Die Macher blicken auf eine tolle Festivalwoche zurück. Am letzten Abend lassen Alphaville die 80er Jahre aufleben, auch mit den Hits von damals.

Von Birgit Goormann-Prugger, Freising

Irgendwann ist jedes Festival einmal vorbei, auch das "Uferlos". "Wir stecken gerade mitten in den Abbauarbeiten, das nervt etwas nach dieser tollen Woche", sagt Thomas Sedlmeier am Montagvormittag. In einer Woche muss der Festivalplatz wieder leer geräumt sein. "Sportlich", nennt Sedlmeier dieses Ziel. Seinen Partner Vipo Maat kann man zu diesem Zeitpunkt noch nicht erreichen. "Er hat in der Nacht zum Montag noch bis um fünf Uhr die Abrechnung gemacht", erklärt das Thomas Sedlmeier".

Maat ist beim Uferlos für die Finanzen zuständig, Sedlmeier für die Technik. Doch auch er kann schon jetzt eine "durchweg positive Bilanz" für das 9. Uferlos-Festival ziehen. "Es war immer gut besucht, wir hatten Riesenglück mit dem Wetter.
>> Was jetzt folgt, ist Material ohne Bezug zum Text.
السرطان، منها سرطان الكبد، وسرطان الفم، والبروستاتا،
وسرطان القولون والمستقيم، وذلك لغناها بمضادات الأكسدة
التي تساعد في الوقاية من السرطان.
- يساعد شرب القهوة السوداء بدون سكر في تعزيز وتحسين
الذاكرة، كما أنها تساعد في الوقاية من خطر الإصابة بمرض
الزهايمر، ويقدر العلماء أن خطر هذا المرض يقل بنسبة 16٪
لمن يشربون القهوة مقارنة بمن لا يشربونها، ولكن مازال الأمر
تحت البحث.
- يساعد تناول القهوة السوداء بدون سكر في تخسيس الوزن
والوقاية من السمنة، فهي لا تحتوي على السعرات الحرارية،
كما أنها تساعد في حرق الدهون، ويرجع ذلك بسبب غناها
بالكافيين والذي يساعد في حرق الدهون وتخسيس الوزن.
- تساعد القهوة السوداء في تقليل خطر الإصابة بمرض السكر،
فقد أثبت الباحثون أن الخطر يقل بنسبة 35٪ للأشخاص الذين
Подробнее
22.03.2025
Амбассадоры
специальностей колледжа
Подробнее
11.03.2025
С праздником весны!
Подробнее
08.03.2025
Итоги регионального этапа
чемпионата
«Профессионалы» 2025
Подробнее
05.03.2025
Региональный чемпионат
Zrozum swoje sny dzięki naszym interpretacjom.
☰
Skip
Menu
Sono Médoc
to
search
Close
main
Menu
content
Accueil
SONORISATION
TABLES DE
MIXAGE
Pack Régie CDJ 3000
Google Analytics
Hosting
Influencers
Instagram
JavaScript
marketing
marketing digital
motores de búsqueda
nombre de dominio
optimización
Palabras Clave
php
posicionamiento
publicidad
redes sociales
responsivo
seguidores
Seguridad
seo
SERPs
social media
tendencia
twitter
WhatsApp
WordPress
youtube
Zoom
Nur der erste Tag war kritisch, aber das Unwetter ist vorbeigezogen." Es habe kaum nennenswerte Zwischenfälle im Ablauf gegeben und dafür "glückliche Besucher, wo man hinsah", formuliert Sedlmeier.

Eine Festivalwoche mit viel Sonnenschein haben sich die Uferlos-Macher sicher auch verdient. "Eigentlich war nur im ersten Jahr das Wetter so schön, und da hatte wir mitten in der Woche noch einen Sturm." Auch musikalisch habe das "9. Uferlos-Festival" wieder einiges zu bieten gehabt. "Ich war ganz begeistert von dem Fehlfarben-Konzert, das ist wirklich eine Kultband", sagt Thomas Sedlmeier. Auch die Alternative-Rocker von De Staat aus den Niederlanden hätten ordentlich eingeheizt. Am letzten Festivaltag gab es noch einmal einen Publikumsansturm. Im Biergarten war am frühen Abend kaum ein freier Platz zu finden. Später sorgte die deutsche Synthie-Pop-Gruppe Alphaville dafür, dass der Bretterboden im Sparkassenzelt bis in die Grundfesten erschüttert wurde. Von den Alphaville-Gründungsmitgliedern aus dem Jahr 1983 war zwar nur noch Frontman Marian Gold dabei, der eigentlich Hartwig Schierbaum heißt, was natürlich nicht geht als Frontman einer Synthie-Pop-Legende. Als Marian Gold sorgte er aber mit seiner markanten, glasklaren Stimme für den typischen Alphaville-Sound und auf der Bühne gab der 63-Jährige alles. Er blieb dabei stets stilbewusst und legte trotz der gefühlten 80 Grad im Sparkassenzelt an diesem heißen Sommertag sein schwarzes Sakko nicht ab. Nur ab und an tupfte er sich mit einem weißen Handtuch den Schweiß von der Stirn.

Ihm zur Seite stand eine perfekt aufeinander abgestimmte Band mit einem engagierten Drummer (Jakob Kiersch), einem headbangenden Carsten Brocker am Keyboard, dem Engländer David Goodes an der Gitarre und der Bassistin Alexandra Merl aus Ingolstadt. Die ist zwar erst 1984, ein Jahr nach Gründung von Alphaville, zur Welt gekommen. Bei ihrer Performance konnte man jedoch den Eindruck gewinnen, als habe sie schon als Kleinkind in die Saiten gegriffen.

Natürlich waren auch die Alphaville-Hits von einst zu hören. "Big in Japan" ebenso wie "Sounds like a Melody". Ganz zum Schluss gab es noch "Forever Young". Da leuchteten dann zwei, drei Feuerzeuge im Publikum auf, so wie früher, und ganz viele Smartphones, wie das heute eben so ist.